Jenna The MA
PhD candidate
E-mail: jenna.the@ru.nl
Area(s) of interest: History of Emotions, Urban History, Animal History, Sensory History
Cohort/Start PhD: 2022-2023
Faithful friends and filthy foes. A sensory and emotional history of human-animal interactions in Amsterdam (1840-1930)
Radboud University
Supervisor(s): Prof. dr. Jan Hein Furnée, Dr. Anneleen Arnout
Start date: 1-9-2022
In the context of climate change, decreasing biodiversity, bio-industry and pandemics, the question how humans do, and should, coexist and interact with animals – from cute pets and loyal beasts of burden to future meat and dangerous pests – is becoming ever more pressing today. How did we get here in the first place? Historians have recently argued that it was in the nineteenth-century city that the interaction between humans and animals changed most dramatically.

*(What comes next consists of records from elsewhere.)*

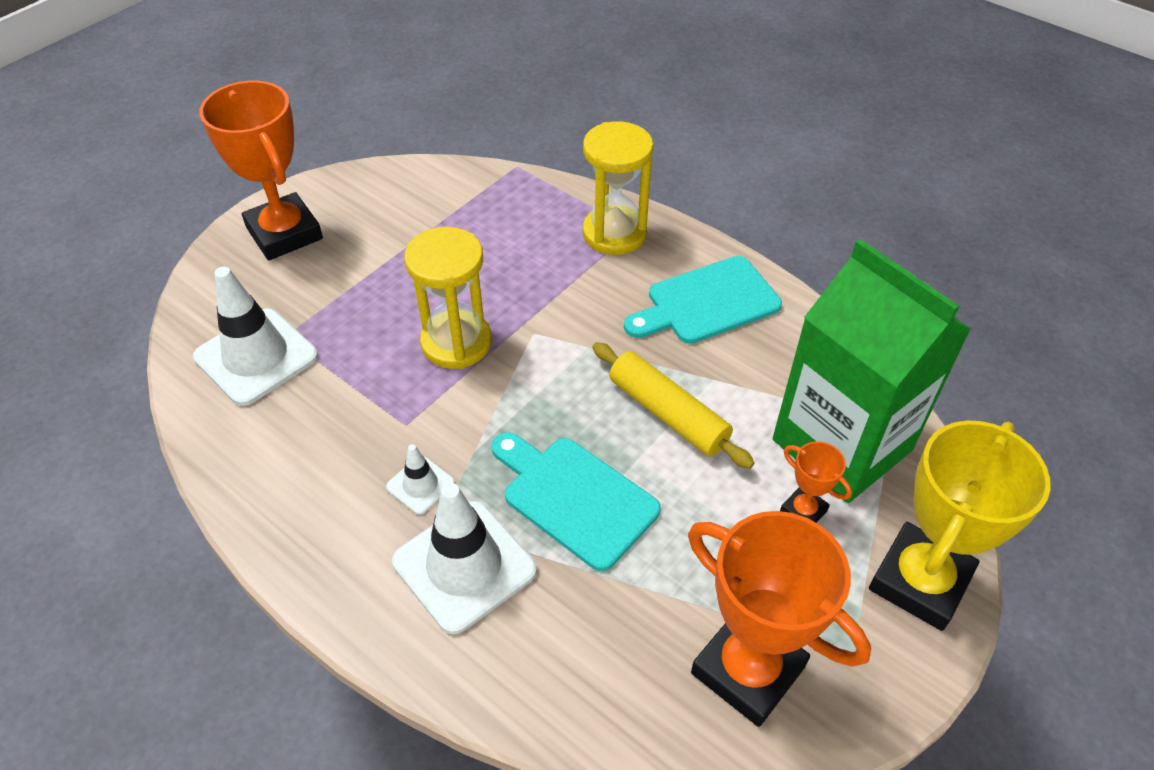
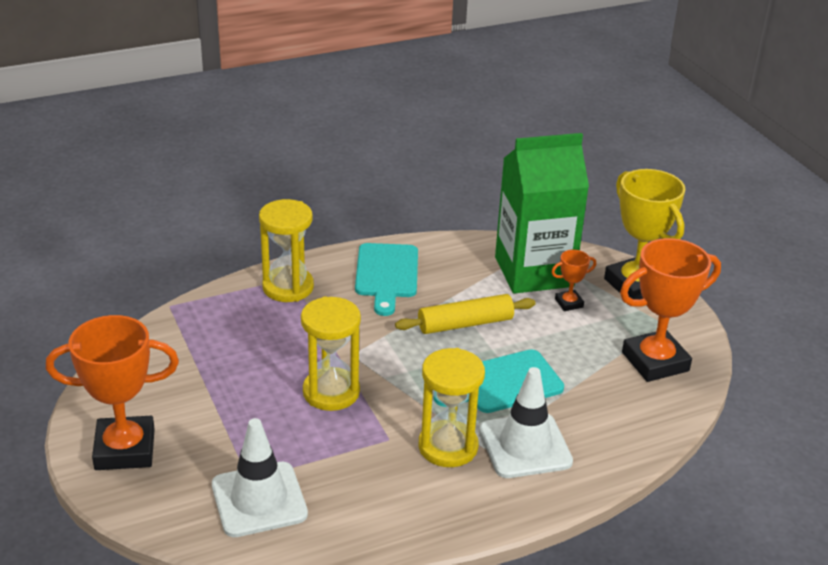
camera: 65 degrees left, 15 degrees down
(420, 485) = (448, 447): white traffic cone -> yellow hourglass

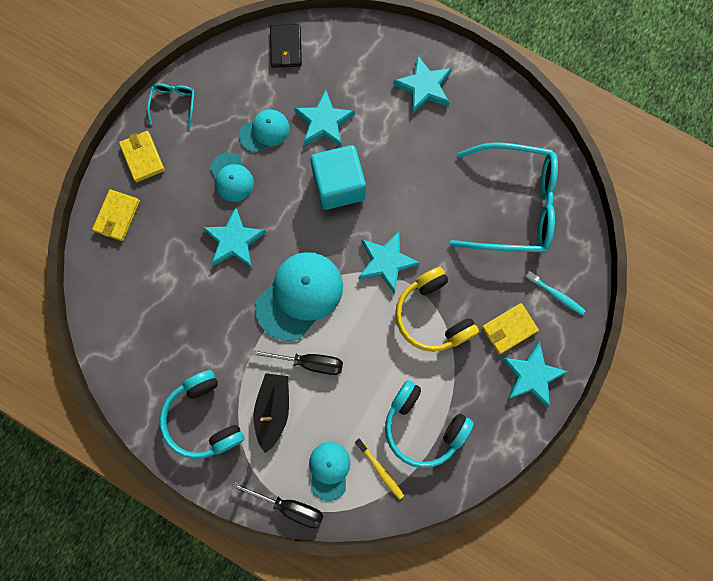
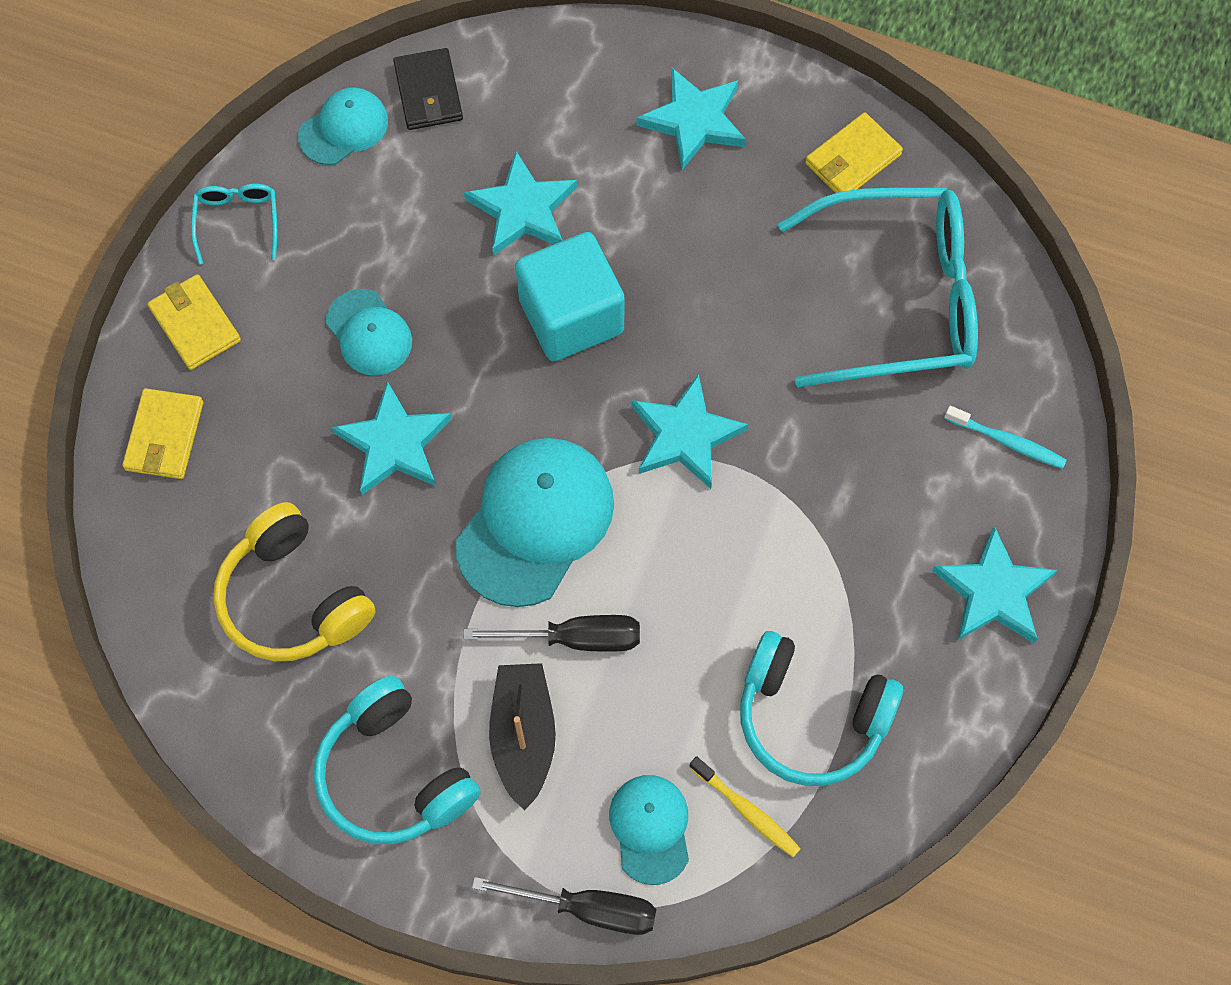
camera: 10 degrees left, 10 degrees down
(264, 131) = (416, 243): turquoise cap -> turquoise cap (344, 128)
(432, 315) = (789, 516): yellow headphones -> yellow headphones (293, 598)
(509, 329) = (934, 516): yellow wallet -> yellow wallet (852, 159)

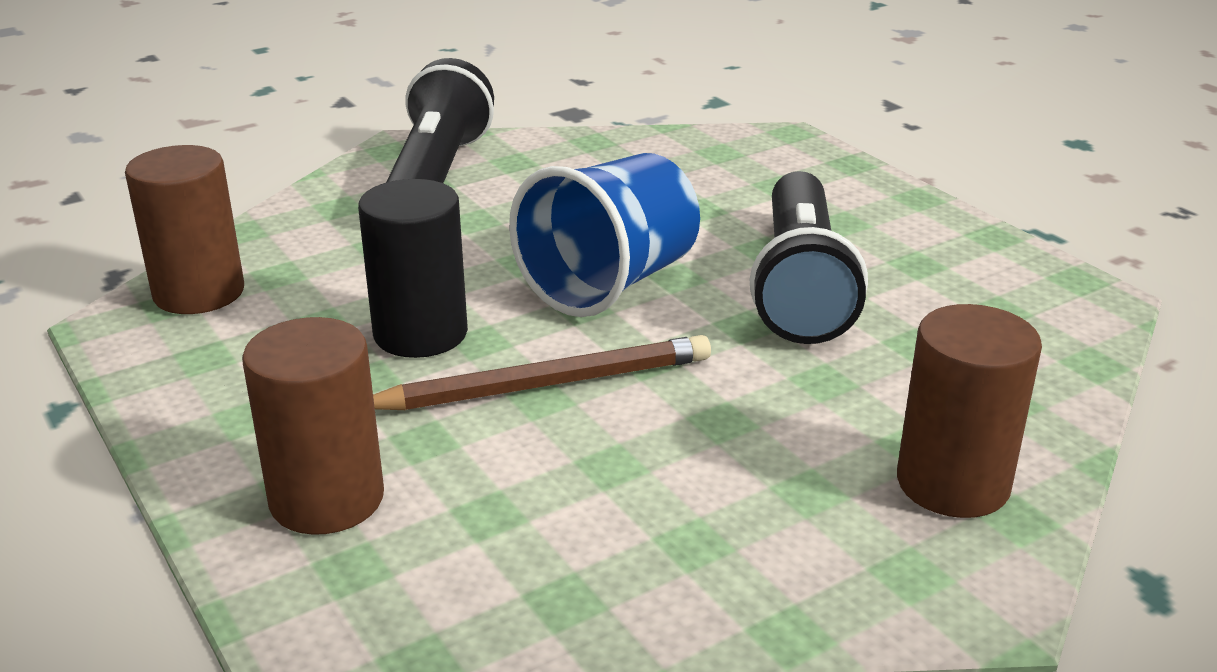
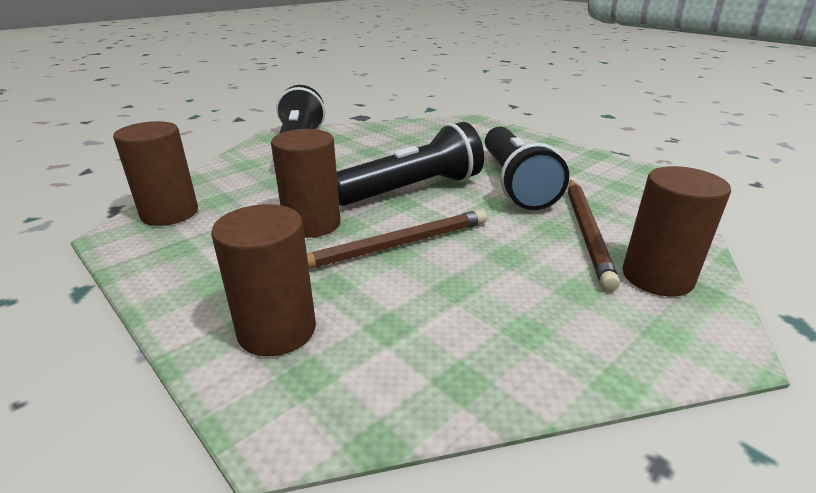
camera: 10 degrees left, 0 degrees up
(420, 334) = (312, 224): black cylinder -> brown cylinder
(610, 283) = (412, 190): blue cup -> black flashlight
(879, 393) = (586, 232): none -> brown pencil

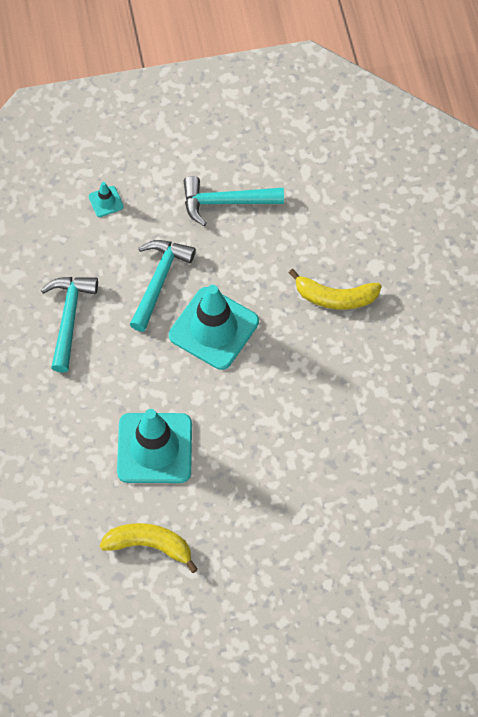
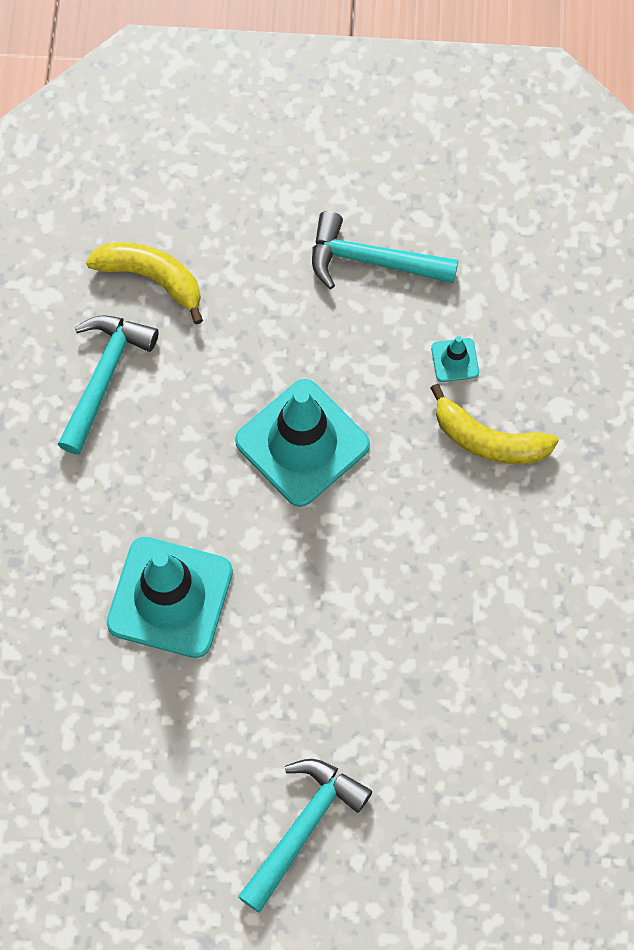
camera: 15 degrees right, 5 degrees up
(106, 201) = (203, 219): turquoise traffic cone -> turquoise traffic cone (455, 360)
(149, 545) = (123, 737): yellow banana -> yellow banana (152, 278)
(159, 280) = (245, 353): turquoise hammer -> turquoise hammer (303, 827)

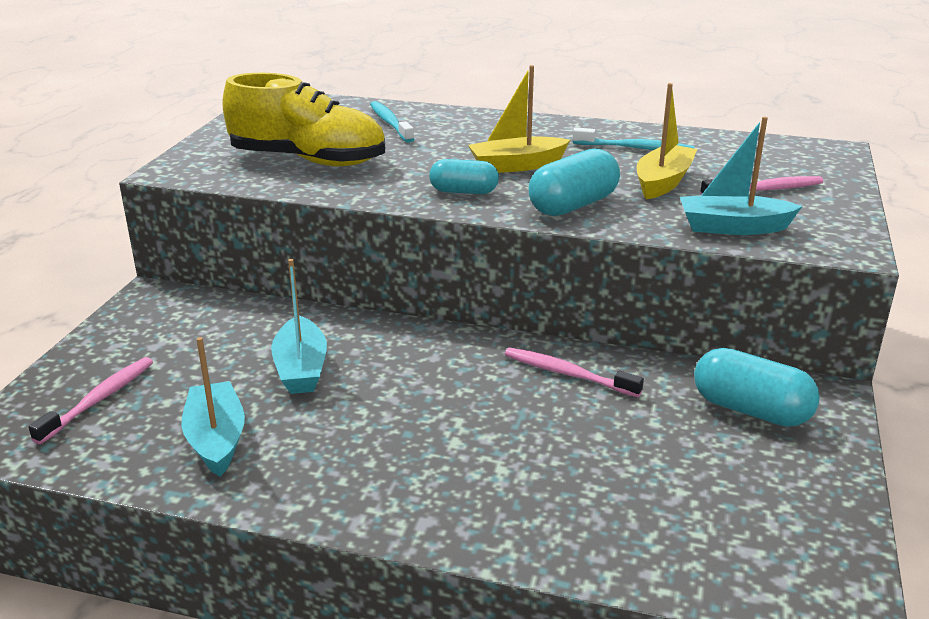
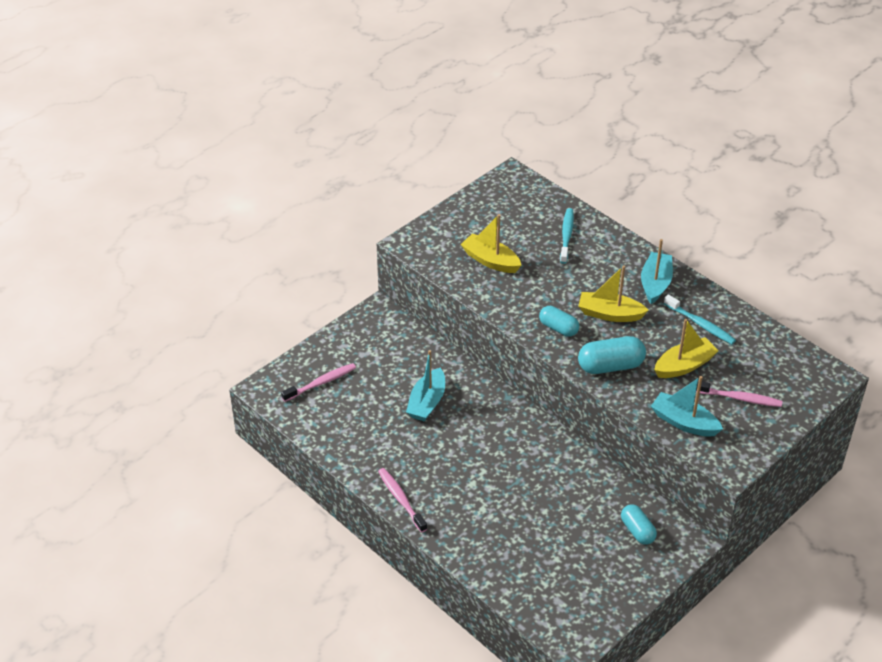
camera: 30 degrees right, 15 degrees up
(216, 439) = (363, 433): turquoise boat -> turquoise boat (655, 283)
(308, 160) = (490, 261): yellow shoe -> yellow boat
(567, 374) = (561, 465): pink toothbrush -> pink toothbrush (401, 499)
(751, 410) = (637, 531): turquoise capsule -> turquoise capsule, size x0.66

However, in explaining how and why this happened, the sensorial and emotional dimension of these shifting interactions has been strikingly overlooked.
Focusing on Amsterdam as a case study, this project aims to understand how and why the sensory and emotional dimensions of human-animal relationships substantially changed in the modernising urban context between 1840 and 1930. Using letters to the editor and a rich selection of other primary sources, this project will firstly chart and explain how various categories of animals – useful, entertaining, domestic, dying and dangerous – evoked a new, wide range of sensory and emotional responses among various groups of urban dwellers. Taking into account the agency of animals, the project secondly aims to understand how various sorts of animals experienced the shifting relationships with humans and other animals in an urban context. Thirdly, the project will demonstrate how both humans and animals developed new sensory and emotional competences to deal with these shifting interactions and experiences, thereby building towards a deeper understanding of the challenges of human-animal relationships today.